(Geciteerd fragment)
Vervolgens werd met een Two-Way ANOVA ook getoetst of ‘geslacht’ een invloed heeft
op ‘de attitude tegenover het product’. ‘Conditie’ en ‘geslacht’ fungeerden als
onafhankelijke variabelen en ‘attitude tegenover het product’ als afhankelijke variabele.
De normaalverdeling binnen de deelgroepen was niet optimaal20, maar de varianties
binnen de deelgroepen waren wel gelijk21. Er bleek één uitschieter te zijn die eruit
gefilterd werd om de analyse uit te voeren. De analyse laat geen hoofdeffect zien voor
‘conditie’ (F = 0,273; df = 3,243; p = 0,845). Er blijkt ook geen hoofdeffect voor
‘geslacht’ (F = 3,191; df = 1,243; p = 0,075) en geen interactie-effect te zijn (F = 1,304;
df = 3,243; p = 0,274). De volledige SPSS-output staat in Bijlage 10.1.D.
Tenslotte werd een Two-Way ANOVA uitgevoerd om na te gaan of ‘geslacht’ een
invloed heeft op de koopintentie. ‘Conditie’ en ‘geslacht’ fungeerden als onafhankelijke
variabelen en ‘koopintentie’ als afhankelijke variabele. De normaalverdeling binnen de
deelgroepen was niet optimaal22, maar aan de voorwaarde van de gelijke varianties werd
wel voldaan. Twee uitschieters werden verwijderd voor de analyse werd uitgevoerd. De
analyse laat geen hoofdeffect zien voor ‘conditie’ (F = 1,602; df = 3,242; p = 0,190). Er
blijkt ook geen hoofdeffect voor ‘geslacht’ (F = 1,990; df = 1,242; p = 0,160) en geen
interactie-effect te zijn (F = 1,696; df = 3,242; p = 0,168). De volledige SPSS-output staat
in Bijlage 10.1.E.

(Invoergegevens)
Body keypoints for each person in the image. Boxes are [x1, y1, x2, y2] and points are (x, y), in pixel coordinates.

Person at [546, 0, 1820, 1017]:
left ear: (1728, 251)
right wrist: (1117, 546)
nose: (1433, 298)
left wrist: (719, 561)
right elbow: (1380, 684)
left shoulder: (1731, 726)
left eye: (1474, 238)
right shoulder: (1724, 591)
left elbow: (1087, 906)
==
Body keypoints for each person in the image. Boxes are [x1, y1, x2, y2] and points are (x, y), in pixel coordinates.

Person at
...
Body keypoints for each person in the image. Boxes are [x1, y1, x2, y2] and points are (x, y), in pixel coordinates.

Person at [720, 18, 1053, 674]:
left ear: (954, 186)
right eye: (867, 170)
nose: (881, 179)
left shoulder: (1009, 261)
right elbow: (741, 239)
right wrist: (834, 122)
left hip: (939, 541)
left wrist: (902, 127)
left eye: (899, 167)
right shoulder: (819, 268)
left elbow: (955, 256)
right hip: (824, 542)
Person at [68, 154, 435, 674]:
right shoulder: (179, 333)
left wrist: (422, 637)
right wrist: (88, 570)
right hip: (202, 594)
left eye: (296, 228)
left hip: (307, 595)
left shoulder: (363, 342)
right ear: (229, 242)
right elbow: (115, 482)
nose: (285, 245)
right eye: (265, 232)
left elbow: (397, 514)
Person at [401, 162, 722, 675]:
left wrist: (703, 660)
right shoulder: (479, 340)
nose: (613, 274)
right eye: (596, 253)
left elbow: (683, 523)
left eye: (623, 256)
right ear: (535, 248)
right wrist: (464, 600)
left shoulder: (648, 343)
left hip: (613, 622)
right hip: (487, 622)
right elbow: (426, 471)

(Opdracht A)
Beantwoord de volgende vragen over het fragment over de Two-Way ANOVA's:
(i) Hoeveel uitschieters werden verwijderd voordat de analyse van de koopintentie werd uitgevoerd?
(ii) In welke bijlage staat de volledige SPSS-output van de analyse van de attitude tegenover het product?
(iii) Welke p-waarde werd gevonden voor het hoofdeffect van 'geslacht' op de koopintentie?
(Opdracht B) Geef het deel van het fragment over de Two-Way ANOVA's letterlijk weer, van "Vervolgens werd met" tot en met "product’ als afhankelijke variabele.".
(Opdracht C) Pak de tekst over de Two-Way ANOVA's naar geslacht, attitude en koopintentie op waar die ophoudt en schrijf hem verder.
De rijen zijn afkomstig uit een andere bron.

(Schriftelijk antwoord A)
(i) Twee uitschieters.
(ii) In Bijlage 10.1.D.
(iii) p = 0,160.

(Schriftelijk antwoord B)
Vervolgens werd met een Two-Way ANOVA ook getoetst of ‘geslacht’ een invloed heeft
op ‘de attitude tegenover het product’. ‘Conditie’ en ‘geslacht’ fungeerden als
onafhankelijke variabelen en ‘attitude tegenover het product’ als afhankelijke variabele.

(Schriftelijk antwoord C)
19 Ondanks dat de voorwaarde van de normaalverdeling geschonden wordt, is een Two-Way ANOVA wel mogelijk
omwille van het grote aantal proefpersonen per groep (Vrouwen: 126 / Mannen: 126) 20 Ondanks dat de voorwaarde van de normaalverdeling geschonden wordt, is een Two-Way ANOVA wel mogelijk
omwille van het grote aantal proefpersonen per groep (Vrouwen: 125 / Mannen: 126) 21 De scores voldeden aan de vuistregel dat de grootste standaarddeviatie binnen de groepen niet groter mag zijn dan
tweemaal de kleinste standaarddeviatie (1,55 < 1,81). 22 Ondanks dat de voorwaarde van de normaalverdeling geschonden wordt, is een Two-Way ANOVA wel mogelijk
omwille van het grote aantal proefpersonen per groep (Vrouwen: 125 / Mannen: 125)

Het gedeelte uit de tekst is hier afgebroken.